How to Choose the Right MVR Vendor

  • Start with workflow: Will you order MVRs from an ATS/HRIS or vendor dashboard? Choose the path that removes steps for recruiters.
  • Confirm coverage & speed: Ask about expected turnaround for your top hiring states and any known DMV quirks.
  • Demand continuous monitoring (if driving is core): Alerts for suspensions and serious violations meaningfully lower risk.
  • Check compliance tooling: Look for templated disclosures, e-consent, adverse-action, and permission controls.
  • Pilot with real roles: Run a 30–60 day trial across a few locations to test speed, accuracy, and support responsiveness.
  • Price it right: Compare base fees, DMV pass-throughs, and monitoring costs. Evaluate volume tiers and contract minimums.
  • Measure outcomes: Track time-to-result, incident rate, and insurance feedback. Use data to refine policy cutoffs.

Final Takeaway

Your MVR program is only as strong as its policy and the partner executing it. If you want modern automation with broad integrations, start with Checkr or Accurate. For enterprise complexity or global scale, Sterling, First Advantage, or HireRight are proven choices. If you’re running safety-critical operations—or want to move from annual snapshots to ongoing risk control—add SambaSafety or DISA for continuous monitoring. Whichever vendor you choose, lock your policy first, automate the workflow, and measure outcomes so the program pays for itself in lower incident rates and smoother hiring.

FAQs

1) What shows up on an MVR?

Typically, license status and type, endorsements, points, convictions (e.g., DUI/DWI, reckless driving), moving violations, and at-fault accidents—subject to state reporting rules.

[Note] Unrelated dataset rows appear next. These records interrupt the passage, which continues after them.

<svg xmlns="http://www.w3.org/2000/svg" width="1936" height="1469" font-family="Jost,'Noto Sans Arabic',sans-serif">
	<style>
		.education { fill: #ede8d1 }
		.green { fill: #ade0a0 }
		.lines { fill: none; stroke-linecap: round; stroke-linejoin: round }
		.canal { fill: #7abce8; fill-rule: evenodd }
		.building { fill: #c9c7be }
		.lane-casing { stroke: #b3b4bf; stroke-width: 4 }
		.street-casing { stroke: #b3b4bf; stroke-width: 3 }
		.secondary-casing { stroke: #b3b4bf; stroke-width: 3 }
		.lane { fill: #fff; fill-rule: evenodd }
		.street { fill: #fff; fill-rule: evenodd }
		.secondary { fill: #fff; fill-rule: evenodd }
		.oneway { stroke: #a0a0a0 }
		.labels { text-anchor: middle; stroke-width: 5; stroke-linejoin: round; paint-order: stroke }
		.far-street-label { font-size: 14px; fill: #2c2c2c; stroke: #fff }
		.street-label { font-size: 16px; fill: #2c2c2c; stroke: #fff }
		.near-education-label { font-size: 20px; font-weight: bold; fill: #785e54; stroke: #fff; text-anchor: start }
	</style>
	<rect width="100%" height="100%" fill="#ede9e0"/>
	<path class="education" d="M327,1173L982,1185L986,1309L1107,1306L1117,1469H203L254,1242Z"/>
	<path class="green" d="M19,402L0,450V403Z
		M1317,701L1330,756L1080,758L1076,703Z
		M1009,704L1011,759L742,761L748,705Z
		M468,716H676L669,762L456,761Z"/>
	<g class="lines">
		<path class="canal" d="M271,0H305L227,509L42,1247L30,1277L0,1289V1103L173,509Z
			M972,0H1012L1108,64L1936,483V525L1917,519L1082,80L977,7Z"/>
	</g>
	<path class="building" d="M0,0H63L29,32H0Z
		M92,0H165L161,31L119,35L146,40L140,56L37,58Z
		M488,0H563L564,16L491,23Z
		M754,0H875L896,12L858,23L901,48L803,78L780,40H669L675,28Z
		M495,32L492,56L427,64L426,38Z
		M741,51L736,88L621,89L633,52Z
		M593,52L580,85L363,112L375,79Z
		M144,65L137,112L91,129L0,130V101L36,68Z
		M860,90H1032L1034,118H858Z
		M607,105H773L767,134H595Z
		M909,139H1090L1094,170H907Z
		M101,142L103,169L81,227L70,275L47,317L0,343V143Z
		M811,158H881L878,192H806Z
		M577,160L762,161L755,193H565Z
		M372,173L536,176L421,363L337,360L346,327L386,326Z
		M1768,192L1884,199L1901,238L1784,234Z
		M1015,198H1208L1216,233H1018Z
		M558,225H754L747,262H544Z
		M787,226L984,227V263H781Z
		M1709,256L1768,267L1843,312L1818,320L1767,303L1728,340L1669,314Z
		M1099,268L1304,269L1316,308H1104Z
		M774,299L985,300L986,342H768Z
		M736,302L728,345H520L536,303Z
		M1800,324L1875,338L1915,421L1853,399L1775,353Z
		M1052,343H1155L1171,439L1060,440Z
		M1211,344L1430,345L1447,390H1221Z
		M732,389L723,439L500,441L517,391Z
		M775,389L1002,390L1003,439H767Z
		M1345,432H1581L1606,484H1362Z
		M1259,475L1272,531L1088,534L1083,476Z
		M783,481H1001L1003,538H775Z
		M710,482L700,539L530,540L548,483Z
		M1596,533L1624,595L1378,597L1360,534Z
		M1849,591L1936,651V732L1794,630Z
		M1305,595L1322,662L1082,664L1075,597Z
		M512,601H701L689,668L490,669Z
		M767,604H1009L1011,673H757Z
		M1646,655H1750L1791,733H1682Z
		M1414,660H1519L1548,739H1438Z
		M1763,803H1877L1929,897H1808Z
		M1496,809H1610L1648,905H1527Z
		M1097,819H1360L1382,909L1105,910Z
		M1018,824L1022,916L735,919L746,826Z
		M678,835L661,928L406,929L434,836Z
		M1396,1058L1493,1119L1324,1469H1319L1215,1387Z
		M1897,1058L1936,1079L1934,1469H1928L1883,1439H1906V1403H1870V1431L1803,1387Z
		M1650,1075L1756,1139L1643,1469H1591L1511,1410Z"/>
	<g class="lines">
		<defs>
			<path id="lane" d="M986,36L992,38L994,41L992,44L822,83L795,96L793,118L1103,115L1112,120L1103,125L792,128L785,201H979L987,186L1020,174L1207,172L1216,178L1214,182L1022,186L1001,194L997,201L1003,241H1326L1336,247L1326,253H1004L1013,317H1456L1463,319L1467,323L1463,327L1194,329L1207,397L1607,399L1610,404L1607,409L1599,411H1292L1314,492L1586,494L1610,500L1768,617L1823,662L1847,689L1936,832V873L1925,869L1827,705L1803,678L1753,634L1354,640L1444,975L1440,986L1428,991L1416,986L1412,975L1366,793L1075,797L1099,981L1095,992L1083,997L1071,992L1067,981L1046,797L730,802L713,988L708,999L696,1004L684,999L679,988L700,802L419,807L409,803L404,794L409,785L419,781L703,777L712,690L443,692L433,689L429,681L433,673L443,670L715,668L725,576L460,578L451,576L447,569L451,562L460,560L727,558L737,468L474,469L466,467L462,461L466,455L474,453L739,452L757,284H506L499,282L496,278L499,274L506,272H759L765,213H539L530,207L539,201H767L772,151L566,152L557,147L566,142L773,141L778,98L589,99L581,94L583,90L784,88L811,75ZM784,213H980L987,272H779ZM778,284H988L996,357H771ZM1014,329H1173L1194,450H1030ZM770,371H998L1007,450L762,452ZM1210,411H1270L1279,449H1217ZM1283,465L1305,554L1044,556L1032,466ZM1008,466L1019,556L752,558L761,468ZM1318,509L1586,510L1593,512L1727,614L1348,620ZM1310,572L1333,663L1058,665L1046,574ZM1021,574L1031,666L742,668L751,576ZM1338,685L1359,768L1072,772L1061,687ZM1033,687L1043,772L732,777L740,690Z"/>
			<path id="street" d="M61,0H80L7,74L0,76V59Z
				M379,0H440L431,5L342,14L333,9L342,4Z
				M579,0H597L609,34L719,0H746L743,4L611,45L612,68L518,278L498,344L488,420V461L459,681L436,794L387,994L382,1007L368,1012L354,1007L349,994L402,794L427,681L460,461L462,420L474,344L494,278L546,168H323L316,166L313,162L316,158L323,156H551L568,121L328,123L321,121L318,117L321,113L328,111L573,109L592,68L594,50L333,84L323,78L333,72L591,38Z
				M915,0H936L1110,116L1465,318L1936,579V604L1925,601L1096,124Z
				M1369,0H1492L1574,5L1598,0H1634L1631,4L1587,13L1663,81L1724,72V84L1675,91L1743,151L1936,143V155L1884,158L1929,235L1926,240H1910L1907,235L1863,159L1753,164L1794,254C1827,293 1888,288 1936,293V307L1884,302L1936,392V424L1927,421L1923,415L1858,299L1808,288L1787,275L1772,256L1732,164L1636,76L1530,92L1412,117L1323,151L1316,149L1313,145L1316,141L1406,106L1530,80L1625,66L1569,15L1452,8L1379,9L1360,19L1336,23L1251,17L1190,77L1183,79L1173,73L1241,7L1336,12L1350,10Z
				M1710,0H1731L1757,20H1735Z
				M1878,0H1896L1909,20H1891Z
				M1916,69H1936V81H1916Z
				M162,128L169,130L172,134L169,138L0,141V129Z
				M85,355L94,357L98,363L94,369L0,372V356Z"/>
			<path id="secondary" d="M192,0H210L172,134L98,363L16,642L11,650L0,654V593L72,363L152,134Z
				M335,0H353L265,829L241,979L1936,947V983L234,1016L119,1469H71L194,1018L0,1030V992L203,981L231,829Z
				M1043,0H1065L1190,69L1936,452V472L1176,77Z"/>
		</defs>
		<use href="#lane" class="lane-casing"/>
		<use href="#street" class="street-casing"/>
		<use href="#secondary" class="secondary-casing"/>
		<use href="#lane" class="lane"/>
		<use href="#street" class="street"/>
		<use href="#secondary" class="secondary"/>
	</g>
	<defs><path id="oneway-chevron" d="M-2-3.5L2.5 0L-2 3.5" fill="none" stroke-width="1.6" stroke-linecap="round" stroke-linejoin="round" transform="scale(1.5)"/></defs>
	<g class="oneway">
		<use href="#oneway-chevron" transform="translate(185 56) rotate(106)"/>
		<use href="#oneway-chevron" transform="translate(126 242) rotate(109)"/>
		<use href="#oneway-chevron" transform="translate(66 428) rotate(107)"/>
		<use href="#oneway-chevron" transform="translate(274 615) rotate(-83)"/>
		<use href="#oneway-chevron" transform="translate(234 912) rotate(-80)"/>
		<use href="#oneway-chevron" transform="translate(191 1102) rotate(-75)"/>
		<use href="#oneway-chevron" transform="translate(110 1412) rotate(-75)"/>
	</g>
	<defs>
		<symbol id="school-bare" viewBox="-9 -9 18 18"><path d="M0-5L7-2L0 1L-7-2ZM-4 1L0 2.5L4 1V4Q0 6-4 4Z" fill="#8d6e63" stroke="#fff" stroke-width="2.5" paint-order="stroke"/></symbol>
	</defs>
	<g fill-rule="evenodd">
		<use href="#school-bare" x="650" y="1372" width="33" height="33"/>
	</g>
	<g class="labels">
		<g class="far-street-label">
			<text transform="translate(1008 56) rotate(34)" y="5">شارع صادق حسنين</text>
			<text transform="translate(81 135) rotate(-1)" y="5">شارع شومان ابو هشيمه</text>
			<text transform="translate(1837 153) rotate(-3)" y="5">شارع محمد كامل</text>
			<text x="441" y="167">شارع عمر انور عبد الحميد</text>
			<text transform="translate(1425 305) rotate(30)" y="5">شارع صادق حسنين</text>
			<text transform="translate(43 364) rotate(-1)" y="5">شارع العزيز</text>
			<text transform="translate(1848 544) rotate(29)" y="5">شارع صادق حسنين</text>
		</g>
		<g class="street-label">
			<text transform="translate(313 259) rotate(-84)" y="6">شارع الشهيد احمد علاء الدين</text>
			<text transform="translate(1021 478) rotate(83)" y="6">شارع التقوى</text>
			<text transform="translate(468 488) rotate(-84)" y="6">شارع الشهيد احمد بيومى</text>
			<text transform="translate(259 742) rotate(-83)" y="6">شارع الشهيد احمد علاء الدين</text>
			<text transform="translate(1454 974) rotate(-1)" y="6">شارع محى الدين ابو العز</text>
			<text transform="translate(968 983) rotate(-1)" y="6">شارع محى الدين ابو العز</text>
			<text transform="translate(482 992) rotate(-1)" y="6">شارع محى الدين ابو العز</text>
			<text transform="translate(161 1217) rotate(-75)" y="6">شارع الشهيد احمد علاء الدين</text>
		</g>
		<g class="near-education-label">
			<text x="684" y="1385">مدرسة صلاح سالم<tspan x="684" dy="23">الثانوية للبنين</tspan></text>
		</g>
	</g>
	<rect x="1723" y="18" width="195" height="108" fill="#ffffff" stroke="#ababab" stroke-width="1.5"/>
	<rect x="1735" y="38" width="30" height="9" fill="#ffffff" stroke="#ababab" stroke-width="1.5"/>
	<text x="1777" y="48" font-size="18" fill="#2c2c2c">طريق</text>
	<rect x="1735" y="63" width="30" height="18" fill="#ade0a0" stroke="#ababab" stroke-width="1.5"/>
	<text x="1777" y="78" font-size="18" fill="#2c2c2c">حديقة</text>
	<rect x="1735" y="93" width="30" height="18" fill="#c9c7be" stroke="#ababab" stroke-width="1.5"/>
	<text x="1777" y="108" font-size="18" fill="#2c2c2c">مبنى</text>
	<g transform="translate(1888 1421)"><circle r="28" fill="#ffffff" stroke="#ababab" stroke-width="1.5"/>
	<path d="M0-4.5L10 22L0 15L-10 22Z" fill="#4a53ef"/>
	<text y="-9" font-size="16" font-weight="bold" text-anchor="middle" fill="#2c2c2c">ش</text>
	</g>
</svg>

2) How often should employers run MVR checks?

At minimum, before hire for roles that require driving. Many employers re-run annually and/or use continuous monitoring for active drivers.

3) Do I need consent to run an MVR?

Yes. Obtain proper disclosures and written authorization, and follow applicable fair-screening rules, including adverse-action steps if results affect the employment decision.

4) What’s the difference between a background check and an MVR?

A background check covers criminal history, employment verification, and other records. An MVR specifically focuses on driving history and license status from state motor vehicle agencies.

5) Can MVR results vary by state?

Yes. Reporting scope, data freshness, and turnaround times differ by jurisdiction. A good provider will set expectations for your hiring states and keep you compliant.